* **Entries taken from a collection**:

* * *

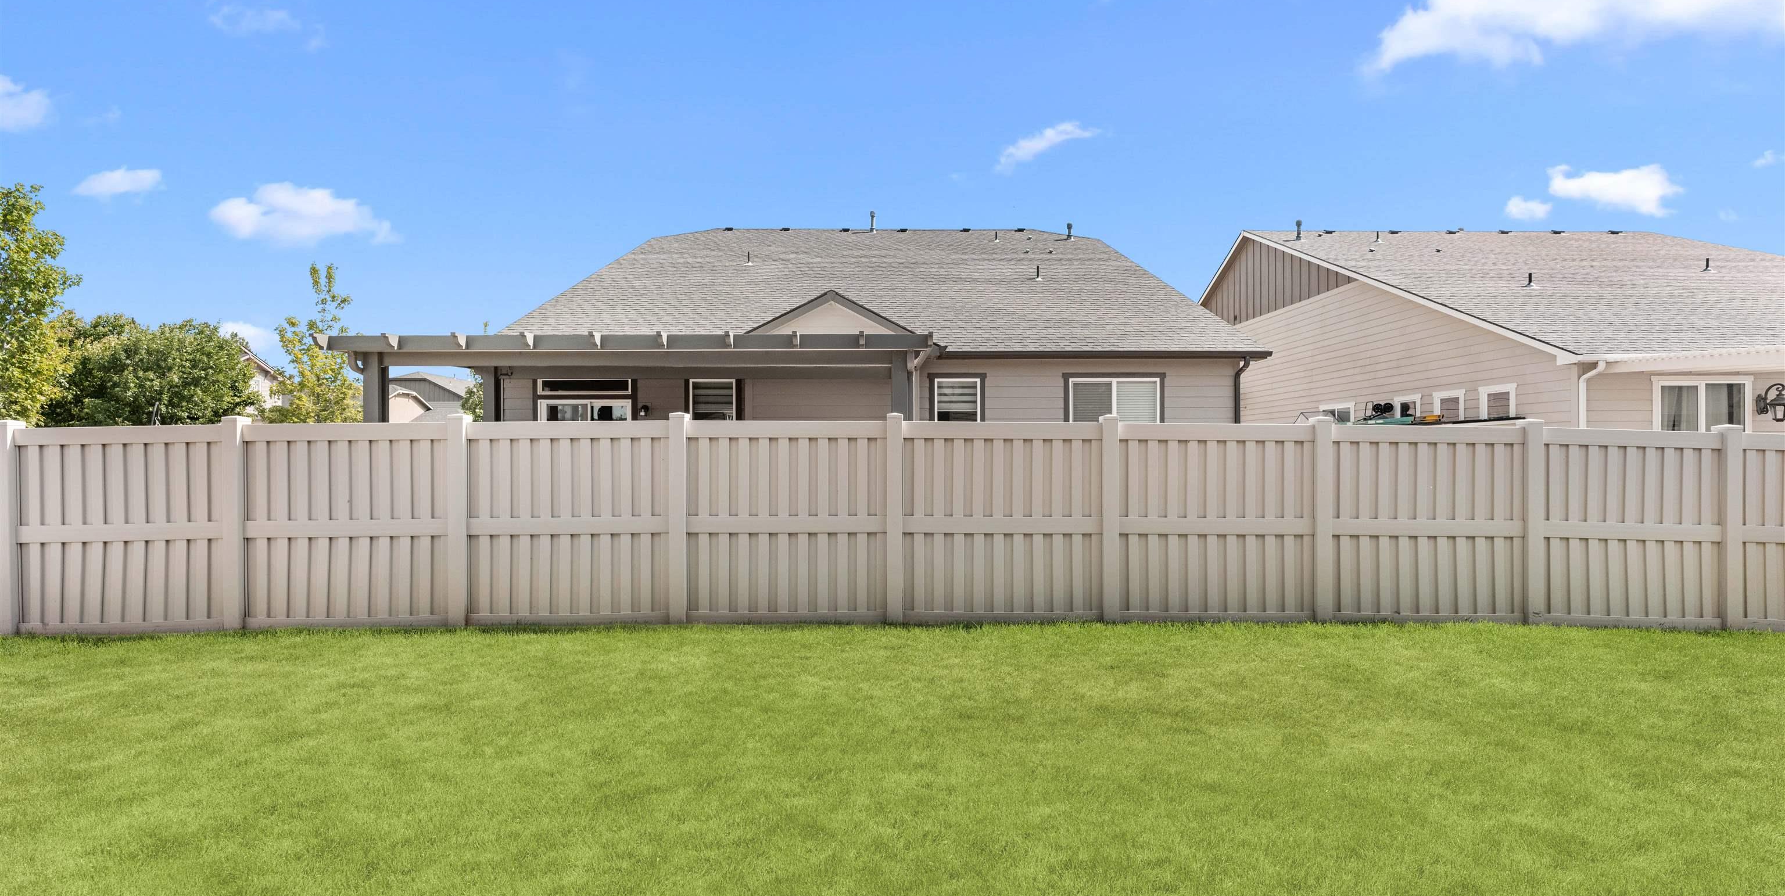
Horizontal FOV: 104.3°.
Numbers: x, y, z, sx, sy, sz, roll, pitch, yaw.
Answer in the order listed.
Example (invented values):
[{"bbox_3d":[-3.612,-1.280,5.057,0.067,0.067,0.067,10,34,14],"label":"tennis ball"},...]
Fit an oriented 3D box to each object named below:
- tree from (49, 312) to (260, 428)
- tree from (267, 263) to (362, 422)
[{"bbox_3d":[-24.600,-1.400,23.000,5.300,6.000,5.300,0,0,0],"label":"tree"},{"bbox_3d":[-14.100,-1.450,17.000,2.200,6.100,2.200,0,0,0],"label":"tree"}]

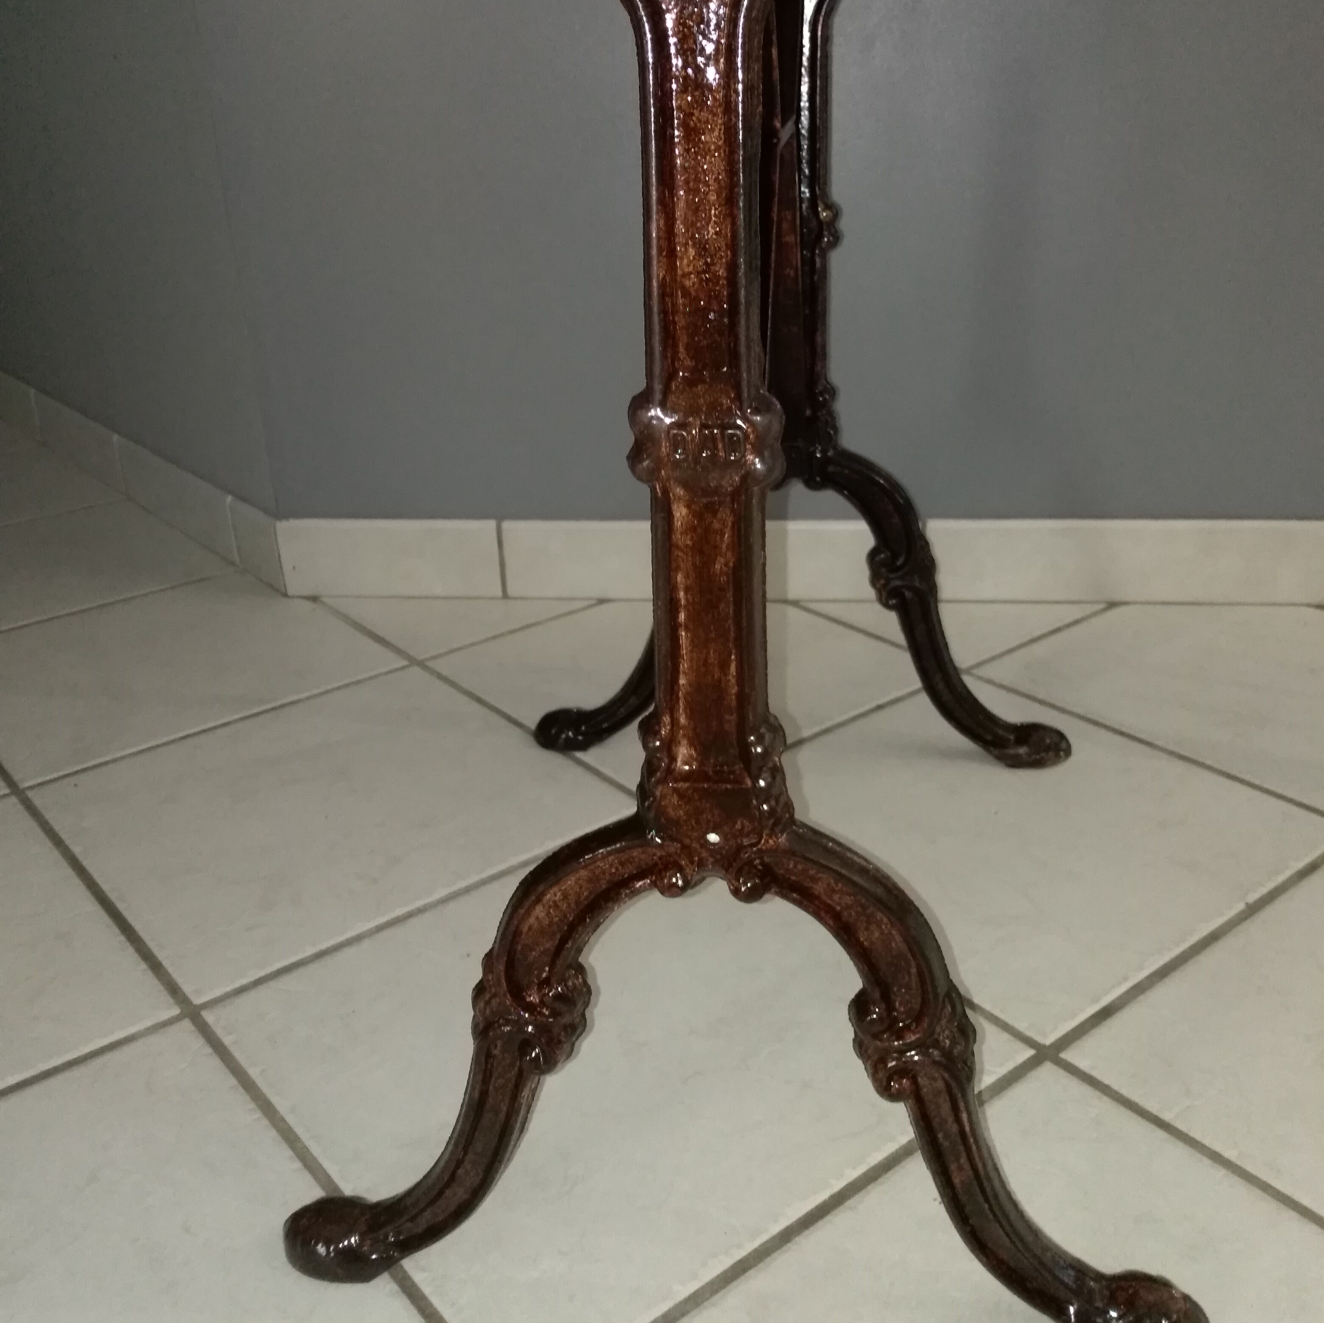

* * *

* **Task statement**: Please restate the data word for word, leaving out any picture it holds.

* **Completed exercise**:
Horizontal FOV: 104.3°.
Numbers: x, y, z, sx, sy, sz, roll, pitch, yaw.
Answer in the order listed.
Example (invented values):
[{"bbox_3d":[-3.612,-1.280,5.057,0.067,0.067,0.067,10,34,14],"label":"tennis ball"},...]
Fit an oriented 3D box to each object named below:
- tree from (49, 312) to (260, 428)
- tree from (267, 263) to (362, 422)
[{"bbox_3d":[-24.600,-1.400,23.000,5.300,6.000,5.300,0,0,0],"label":"tree"},{"bbox_3d":[-14.100,-1.450,17.000,2.200,6.100,2.200,0,0,0],"label":"tree"}]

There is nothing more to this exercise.